> _Required action_: Change "Logistik" to "Lagerhaltung" in everything from the first of the rows below down to the line containing "Gesundheitsbehörden, NGOs, Hilfsorganisationen", and give those lines again with all else unchanged.

> _Records provided_:
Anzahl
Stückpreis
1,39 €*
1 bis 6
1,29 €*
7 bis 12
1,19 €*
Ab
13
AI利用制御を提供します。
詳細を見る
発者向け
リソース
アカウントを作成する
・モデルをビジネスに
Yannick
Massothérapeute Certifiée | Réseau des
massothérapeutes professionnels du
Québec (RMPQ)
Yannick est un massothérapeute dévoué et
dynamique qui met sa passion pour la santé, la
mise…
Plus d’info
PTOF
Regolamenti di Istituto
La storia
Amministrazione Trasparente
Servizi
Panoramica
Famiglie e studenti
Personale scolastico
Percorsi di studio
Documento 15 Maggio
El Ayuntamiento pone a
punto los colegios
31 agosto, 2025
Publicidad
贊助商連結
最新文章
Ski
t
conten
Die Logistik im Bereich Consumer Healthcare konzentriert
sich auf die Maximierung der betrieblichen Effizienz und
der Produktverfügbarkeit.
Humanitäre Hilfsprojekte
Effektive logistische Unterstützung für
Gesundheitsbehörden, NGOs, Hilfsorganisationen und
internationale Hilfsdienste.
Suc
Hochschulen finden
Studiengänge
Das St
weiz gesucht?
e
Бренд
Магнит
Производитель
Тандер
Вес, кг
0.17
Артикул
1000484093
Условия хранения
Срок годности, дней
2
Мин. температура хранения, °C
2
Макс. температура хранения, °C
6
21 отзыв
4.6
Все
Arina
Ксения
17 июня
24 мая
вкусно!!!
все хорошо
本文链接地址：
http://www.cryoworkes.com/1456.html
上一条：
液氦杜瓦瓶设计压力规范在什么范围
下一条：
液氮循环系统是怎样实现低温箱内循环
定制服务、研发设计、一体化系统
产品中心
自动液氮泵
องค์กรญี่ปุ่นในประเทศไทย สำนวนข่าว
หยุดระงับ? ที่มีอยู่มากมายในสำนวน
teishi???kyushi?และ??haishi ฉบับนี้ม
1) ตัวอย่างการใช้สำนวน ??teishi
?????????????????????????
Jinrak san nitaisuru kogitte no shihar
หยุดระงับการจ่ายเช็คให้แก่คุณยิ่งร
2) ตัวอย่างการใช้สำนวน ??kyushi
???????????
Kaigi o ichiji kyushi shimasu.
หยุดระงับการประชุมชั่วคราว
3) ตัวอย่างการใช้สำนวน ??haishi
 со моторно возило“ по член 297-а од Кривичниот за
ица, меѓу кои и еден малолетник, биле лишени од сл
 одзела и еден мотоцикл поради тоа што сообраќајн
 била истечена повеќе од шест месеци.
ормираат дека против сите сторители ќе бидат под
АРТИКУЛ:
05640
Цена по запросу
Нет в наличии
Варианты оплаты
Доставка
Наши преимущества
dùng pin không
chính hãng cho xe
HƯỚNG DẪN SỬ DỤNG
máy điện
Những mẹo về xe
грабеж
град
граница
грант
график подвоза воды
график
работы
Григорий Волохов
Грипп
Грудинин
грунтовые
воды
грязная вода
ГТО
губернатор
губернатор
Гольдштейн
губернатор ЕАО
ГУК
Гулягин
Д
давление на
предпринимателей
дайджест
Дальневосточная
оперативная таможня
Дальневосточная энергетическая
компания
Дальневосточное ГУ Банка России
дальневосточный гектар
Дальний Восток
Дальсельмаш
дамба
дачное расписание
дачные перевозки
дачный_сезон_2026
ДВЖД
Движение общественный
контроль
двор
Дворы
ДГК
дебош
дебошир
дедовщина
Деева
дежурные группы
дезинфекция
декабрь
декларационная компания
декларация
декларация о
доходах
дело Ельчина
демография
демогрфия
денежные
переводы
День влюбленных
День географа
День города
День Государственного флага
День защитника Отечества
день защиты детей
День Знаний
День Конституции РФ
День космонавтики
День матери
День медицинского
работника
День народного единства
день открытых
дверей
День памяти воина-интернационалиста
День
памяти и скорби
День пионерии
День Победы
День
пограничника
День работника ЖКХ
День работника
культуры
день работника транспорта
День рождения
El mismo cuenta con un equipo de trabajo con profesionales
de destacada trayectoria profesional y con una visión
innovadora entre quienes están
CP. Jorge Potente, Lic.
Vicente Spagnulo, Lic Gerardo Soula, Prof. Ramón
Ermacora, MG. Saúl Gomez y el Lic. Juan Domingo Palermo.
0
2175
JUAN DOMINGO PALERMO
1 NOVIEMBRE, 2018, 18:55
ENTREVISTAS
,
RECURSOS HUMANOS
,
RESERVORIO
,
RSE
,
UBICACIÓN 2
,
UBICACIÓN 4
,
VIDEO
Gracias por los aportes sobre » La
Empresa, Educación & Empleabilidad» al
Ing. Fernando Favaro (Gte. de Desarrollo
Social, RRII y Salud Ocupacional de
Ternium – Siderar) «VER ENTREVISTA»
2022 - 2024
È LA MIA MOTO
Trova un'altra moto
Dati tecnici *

> _Answer to this problem_:
Anzahl
Stückpreis
1,39 €*
1 bis 6
1,29 €*
7 bis 12
1,19 €*
Ab
13
AI利用制御を提供します。
詳細を見る
発者向け
リソース
アカウントを作成する
・モデルをビジネスに
Yannick
Massothérapeute Certifiée | Réseau des
massothérapeutes professionnels du
Québec (RMPQ)
Yannick est un massothérapeute dévoué et
dynamique qui met sa passion pour la santé, la
mise…
Plus d’info
PTOF
Regolamenti di Istituto
La storia
Amministrazione Trasparente
Servizi
Panoramica
Famiglie e studenti
Personale scolastico
Percorsi di studio
Documento 15 Maggio
El Ayuntamiento pone a
punto los colegios
31 agosto, 2025
Publicidad
贊助商連結
最新文章
Ski
t
conten
Die Lagerhaltung im Bereich Consumer Healthcare konzentriert
sich auf die Maximierung der betrieblichen Effizienz und
der Produktverfügbarkeit.
Humanitäre Hilfsprojekte
Effektive logistische Unterstützung für
Gesundheitsbehörden, NGOs, Hilfsorganisationen und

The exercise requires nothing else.